Le moyen soulevé par le salarié tiré de l'inconventionnalité des barèmes étant inopérant dès lors qu'il a été procédé à une appréciation souveraine des éléments de fait soumis au titre du préjudice subi, il convient, au regard de l'ensemble des éléments précédents, de condamner la SA La Poste à verser à Monsieur [J] [L] la somme de 29'754'€ à titre de dommages et intérêts en réparation de son préjudice, le jugement entrepris étant confirmé.
Sur la demande au titre des conditions vexatoires du licenciement':
Le licenciement prononcé dans des conditions vexatoires peut causer un préjudice distinct de celui résultant de la perte de l'emploi, justifiant une réparation sur le fondement de l'article 1240 du code civil, dès lors que la faute de l'employeur est démontrée.
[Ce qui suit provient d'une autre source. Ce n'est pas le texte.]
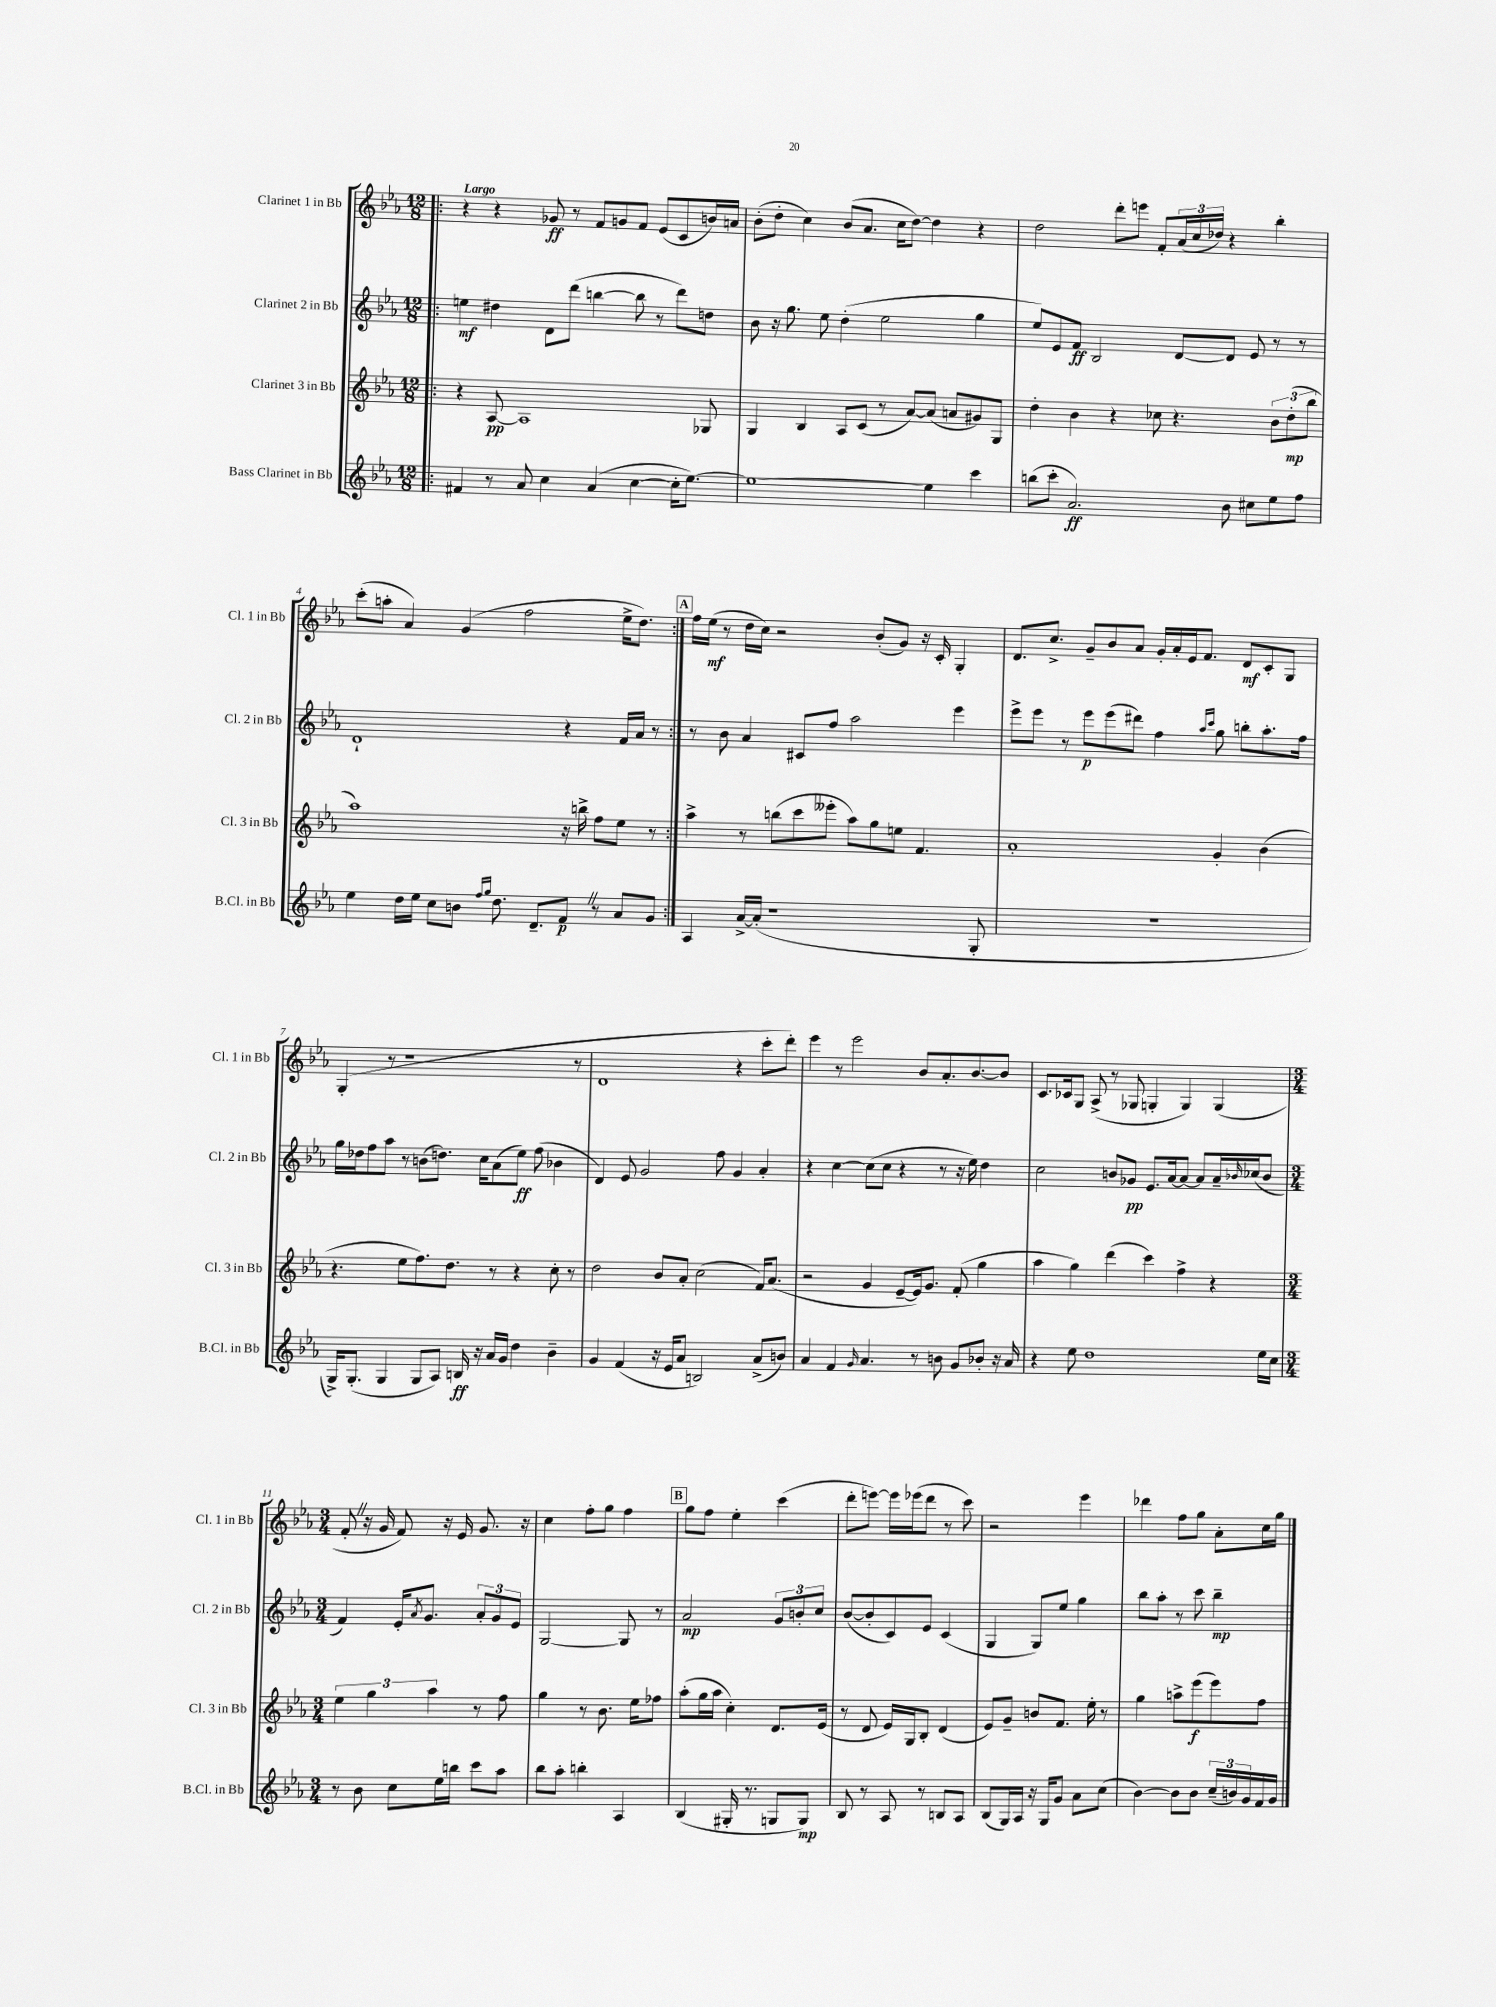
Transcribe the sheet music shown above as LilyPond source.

<<
\new StaffGroup <<
\new Staff = "s0" \with { instrumentName = "Clarinet 1 in Bb" shortInstrumentName = "Cl. 1 in Bb" } {
    \clef treble \key ees \major \numericTimeSignature \time 12/8 \tempo "Largo"
    \repeat volta 2 { \bar ".|:" r4 r4 ges'8\ff r8 f'8 g'8 f'8 ees'8( c'8 b'16) a'16 |
    bes'8-.( d''8-. c''4) bes'8( aes'8. c''16 d''8~) d''4 r4 |
    d''2 d'''8-. e'''8 f'8-. \tuplet 3/2 { aes'16( c''16 des''16) } r4 bes''4-. |
    c'''8-.( a''8-. aes'4) g'4( f''2 ees''16-> d''8.) | }
    \mark \markup { \box "A" } f''16 ees''16\mf( r8 d''16 c''16) r2 bes'8-.( g'8) r16 c'16-. g4-. |
    d'8. c''8.-> g'8-- bes'8 aes'8 g'16-. aes'16-. ees'16 f'8. d'8\mf c'8-. g8 |
    g4-.( r8 r1 r8 |
    d'1 r4 c'''8-. d'''8-.) |
    ees'''4 r8 ees'''2 bes'8 aes'8.-. bes'8.~ bes'8 |
    c'8. ces'16 g8 aes8->( r8 ges8 g4-. g4) g4( |
    \numericTimeSignature \time 3/4 f'8-. \once \override BreathingSign.text = \markup { \musicglyph "scripts.caesura.straight" } \breathe r16 g'16 f'8) r16 ees'16 g'8. r16 |
    c''4 f''8-. g''8 f''4 |
    \mark \markup { \box "B" } g''8 f''8 ees''4-. c'''4( |
    d'''8-. e'''8~) e'''16 ees'''16( d'''8 r8 c'''8) |
    r2 ees'''4 |
    des'''4 f''8 g''8 aes'8-. c''16 g''16 \bar "|." |
}
\new Staff = "s1" \with { instrumentName = "Clarinet 2 in Bb" shortInstrumentName = "Cl. 2 in Bb" } {
    \clef treble \key ees \major \numericTimeSignature \time 12/8
    \repeat volta 2 { \bar ".|:" e''4\mf dis''4 d'8 d'''8( b''4~ b''8 r8 d'''8) d''8 |
    bes'8 r16 g''8. ees''8 d''4-.( ees''2 g''4 |
    ees''8) ees'8 f'8\ff bes2 d'8~ d'8 ees'8 r8 r8 |
    d'1-! r4 f'16 aes'16 r8 | }
    \mark \markup { \box "A" } r8 bes'8 aes'4 cis'8 f''8 aes''2 ees'''4 |
    ees'''8-> ees'''8 r8 ees'''8\p ees'''8( dis'''8) f''4 \grace { aes''16 c'''16 } g''8 b''8-. aes''8.-. f''16 |
    g''16 des''16 f''8 aes''8 r8 b'8( d''8.) c''16 aes'8( ees''8\ff) f''8( bes'4 |
    d'4) ees'8 g'2 f''8 g'4 aes'4-. |
    r4 c''4~ c''8( c''8 r4 r8 r16 ees''16) d''4 |
    c''2 b'8 ges'8\pp ees'8. aes'16~ aes'8~ aes'8 aes'16-- \grace { bes'16 } ces''16( bes'8 |
    \numericTimeSignature \time 3/4 f'4) ees'16-. \acciaccatura { aes'8 } g'8. \tuplet 3/2 { aes'8-. g'8 ees'8 } |
    g2~ g8 r8 |
    \mark \markup { \box "B" } aes'2\mp \tuplet 3/2 { g'8 b'8-. c''8 } |
    bes'8~( bes'8-. c'8) ees'8 c'4( |
    g4 g8) ees''8 g''4 |
    bes''8 aes''8-. r8 c'''8 bes''4--\mp \bar "|." |
}
\new Staff = "s2" \with { instrumentName = "Clarinet 3 in Bb" shortInstrumentName = "Cl. 3 in Bb" } {
    \clef treble \key ees \major \numericTimeSignature \time 12/8
    \repeat volta 2 { \bar ".|:" r4 aes8~\pp aes1 ges8 |
    g4 bes4 aes8 c'8( r8 aes'8~) aes'8( a'8 gis'8) g8 |
    d''4-. bes'4 r4 ces''8 r4. \tuplet 3/2 { bes'8 d''8-.\mp( bes''8 } |
    aes''1) r16 b''16-> f''8 ees''8 r8 | }
    \mark \markup { \box "A" } aes''4-> r8 b''8( c'''8 eeses'''8-. aes''8) g''8 e''8 f'4. |
    aes'1-. g'4-. bes'4( |
    r4. ees''8 f''8.) d''8. r8 r4 c''8-. r8 |
    d''2 bes'8 aes'8-. c''2( f'16) aes'8.( |
    r2 g'4 ees'8~-- ees'16) g'8. f'8-.( g''4 |
    aes''4 g''4) d'''4( c'''4) f''4-> r4 |
    \numericTimeSignature \time 3/4 \tuplet 3/2 { ees''4 g''4 aes''4 } r8 f''8 |
    g''4 r8 bes'8. ees''16 fes''8 |
    \mark \markup { \box "B" } aes''8-.( g''16 aes''16 c''4-.) d'8. ees'16( |
    r8 d'8 ees'16) g16 bes8-. d'4( |
    ees'8) g'8-- b'8 f'8. ees''16-. r8 |
    g''4 a''8-> ees'''8\f( ees'''8) f''8 \bar "|." |
}
\new Staff = "s3" \with { instrumentName = "Bass Clarinet in Bb" shortInstrumentName = "B.Cl. in Bb" } {
    \clef treble \key ees \major \numericTimeSignature \time 12/8
    \repeat volta 2 { \bar ".|:" fis'4 r8 aes'8 c''4 aes'4( c''4~ c''16-. ees''8.~) |
    ees''1~ ees''4 c'''4 |
    b''8( c'''8-. aes'2.\ff) bes'8 cis''8 ees''8 f''8 |
    ees''4 d''16 ees''16 c''8 b'8 \grace { f''16 g''16 } d''8. d'8.-- f'8\p \once \override BreathingSign.text = \markup { \musicglyph "scripts.caesura.straight" } \breathe r8 aes'8 g'8 | }
    \mark \markup { \box "A" } aes4 aes'16~-> aes'16-.( r1 g8-. |
    R1. |
    g16->) g8.-.( g4 g8 aes8) b16\ff r16 aes'16 g'16 d''4 bes'4-- |
    g'4 f'4( r16 ees'16 aes'8 b2) aes'8->( b'8) |
    aes'4 f'4 \grace { g'16 } aes'4. r8 b'8 g'8 bes'8-. r16 aes'16 |
    r4 ees''8 d''1 ees''16 c''16 |
    \numericTimeSignature \time 3/4 r8 bes'8 c''8 ees''16 b''16 c'''8 aes''8 |
    bes''8 aes''8-. b''4-. aes4 |
    \mark \markup { \box "B" } bes4( gis16-. r8. g8 g8\mp) |
    bes8 r8 aes8 r8 b8 aes8 |
    bes8( g16) aes16 r16 g16 g'8 aes'8 c''8( |
    bes'4~) bes'8 bes'8 \tuplet 3/2 { c''16--( b'16) g'16 } f'16 g'16 \bar "|." |
}
>>
>>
En l'espèce, le salarié avance à juste titre avoir «'subi un préjudice moral alors qu'il travaille depuis plus de 18 ans, son licenciement remet complément en cause son professionnalisme et sa probité sans aucun élément'» (conclusions d'appel).
En effet, il apparaît qu'un des deux témoins, M. [P] avait lui-même exprimé, lors de la séance de la commission consultative paritaire, le fait qu'il demeurait des questions en suspens avant d'établir une attestation parfaitement contraire au procès-verbal qu'il a pourtant signé.
L'employeur a, dès lors, mené une procédure de licenciement disciplinaire pour des faits susceptibles d'une qualification pénale alors manifestement que les éléments pour les caractériser n'étaient pas réunis.
Cette accusation de tentative de vol non caractérisée est constitutive de circonstances vexatoires au licenciement, de sorte qu'il convient de confirmer le jugement entrepris en ce qu'il a alloué la somme de 5000 euros à titre de dommages et intérêts au titre du préjudice moral subi.
Sur les demandes accessoires':
La SA La Poste, partie perdante à l'instance au sens des dispositions de l'article 696 du code de procédure civile, doit être tenue d'en supporter les entiers dépens.
Il serait par ailleurs inéquitable, au regard des circonstances de l'espèce comme des situations économiques des parties, de laisser à la charge de M. [J] [L] l'intégralité des sommes qu'il a été contraint d'exposer en justice pour la défense de ses intérêts, de sorte qu'il convient de confirmer le jugement déféré en ce qu'il a condamné la SA La Poste à lui payer la somme de 1'200'€ au titre de l'article 700 du code de procédure civile et, y ajoutant, de la condamner à lui verser la somme de 1'500'€ au titre des frais irrépétibles exposés en cause d'appel.
En conséquence, la demande indemnitaire de la société au titre des frais irrépétibles qu'elle a engagés est rejetée.
PAR CES MOTIFS':
La cour, statuant publiquement, contradictoirement, dans les limites de l'appel et après en avoir délibéré conformément à la loi';
CONFIRME le jugement entrepris en toutes ses dispositions';
Y ajoutant,
DÉBOUTE la SA La Poste de sa demande au titre de l'article 700 du code de procédure civile';
CONDAMNE la SA La Poste à payer à M. [J] [L] la somme complémentaire de 1'500'€ (mille cinq cents euros) au titre de l'article 700 du code de procédure civile';
CONDAMNE la SA La Poste aux dépens d'appel.
Prononcé publiquement par mise à disposition de l'arrêt au greffe de la Cour, les parties ayant été préalablement avisées dans les conditions prévues au deuxième alinéa de l'article 450 du code de procédure civile.
Signé par M. Frédéric BLANC, Conseiller faisant fonction de Président de section, et par Mme Carole COLAS, Greffière à laquelle la minute de la décision a été remise par le magistrat signataire.